George O. Waring IV, MD, FACS, highlighted preliminary data from an open-label clinical trial, where his site was 1 of 4 in the US.

George O. Waring IV, MD, FACS, shared preliminary data with Ophthalmology Times from his ASCRS presentation, where his site was 1 of 4 in the US involved in an open-label clinical trial examining the results of bilateral implantation with novel IOL technology (Odyssey; Johnson & Johnson).

Video Transcript

Editor’s note - The following transcript has been lightly edited for clarity.

George O. Waring IV, MD FACS:

Hi, it's George Waring from the Waring Vision Institute in Mount Pleasant, South Carolina. We're here in chilly Boston, Massachusetts, at ASCRS 2024 with a lot of exciting activity...a lot of big news. One of the big things that we're really excited to get to present at the meeting this year is some of the first clinical trial data for a brand-new intraocular lens by Johnson & Johnson called the Odyssey. Now, the Odyssey is really a new concept in IOL design.

This is built from ground up with artificial intelligence-driven goals in mind for maximizing quality of vision, maximizing range, and refractive tolerance. That's something that is really gaining more and more importance, as we understand how human eyes can change over time in a way that's hard to predict. So we were lucky to participate as 1 of 4 sites in the US in an open-label trial to evaluate the clinical performance of bilateral Odyssey implantation. And this was the nontoric version; now the toric is available. And this was over 50 eyes enrolled. The results were quite impressive and really mirrored our experience as well. Distance uncorrected binocular was 20/20 +2, intermediate 20/20 -2, and for near was J2. So a really fabulous result. And this was at 1 month, by the way.

We also looked at defocus curves. And what we found that was from plano to -250 greater than 20/20 20/32 vision was maintained and achieved. We looked at patient reported outcomes and found very high levels of satisfaction and spectacle independence. Again, this was above 90% for satisfaction and close to 90% for spectacle independence.
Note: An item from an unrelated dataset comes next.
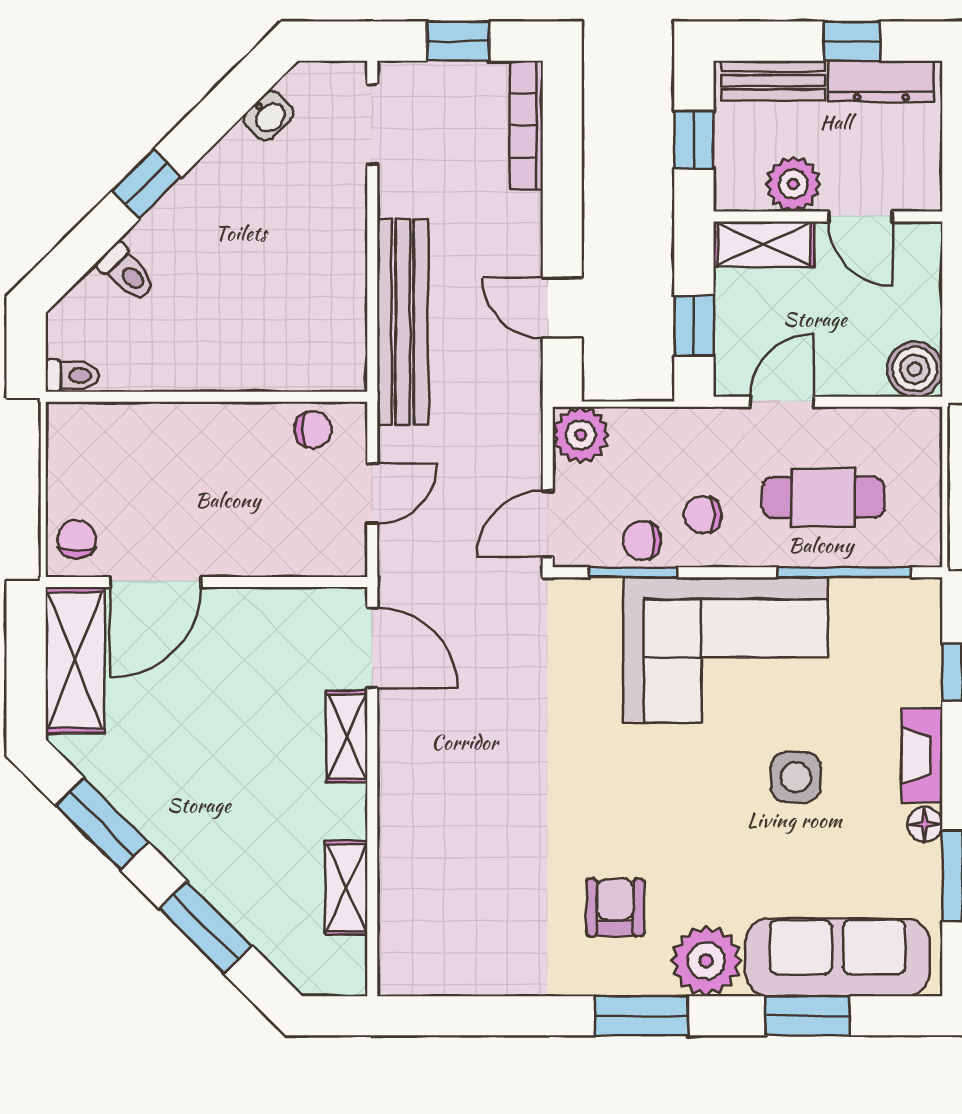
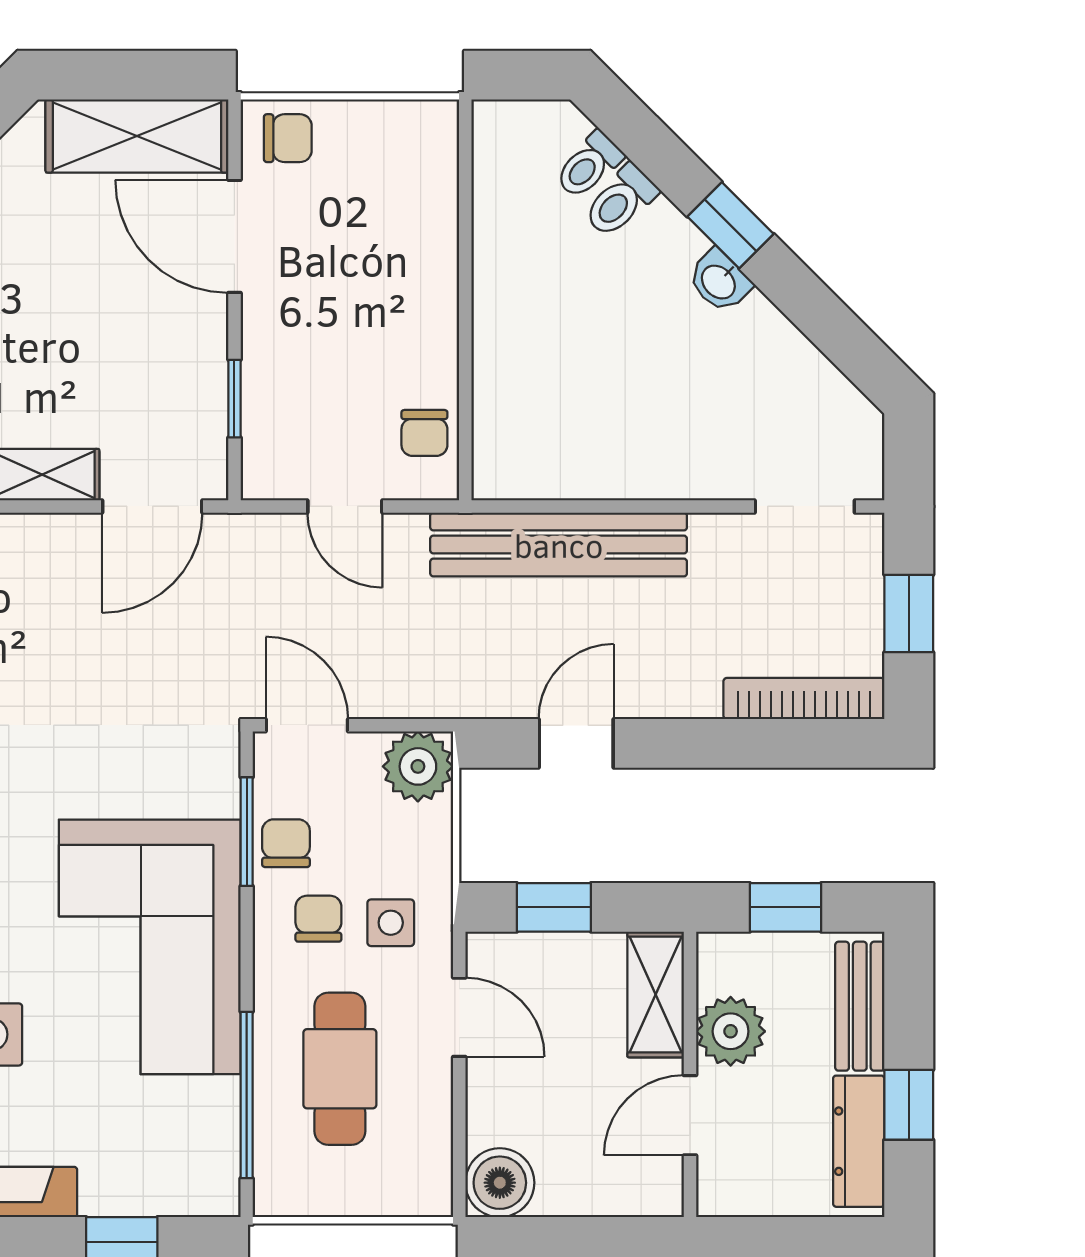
washbasin: (269, 116) -> (719, 281), moved
toilet: (72, 376) -> (589, 165), moved, turned 45
side table: (706, 457) -> (391, 923), added
window: (286, 582) -> (234, 399), added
There's some really unique features about this lens technology that I think are important to appreciate and understand. Number one, this uses high resolution lathing not only in the manufacturing process, but also in the design....so this has a relief on the echelette. It's not a point. It's a rounded echelette that is much better defined due to high-resolution lathing process. That reduces light scatter. It reduces dysphotopsia. We have real-world data that actually reported 0% starbursts—that is from mild, moderate, or severe—and very, very low incidence of glare or halo. We're talking about 3% of severe glare or halo—so very, very favorable dysphotopsia profile, and this lens meets a new ISO standard of full vision range lens.

So really, for the first time, we've got qualitative, fabulous contrast sensitivity. We've got quantitative with the full range of vision lens with very broad defocus curves, and with an excellent quality of vision, reduced dysphotopsia, and it really kind of brings everything to the table. So we're really excited about this. We've really moved primarily to binocular Odyssey lens implantation in our practice, and it's just a great time to get to do what we're doing.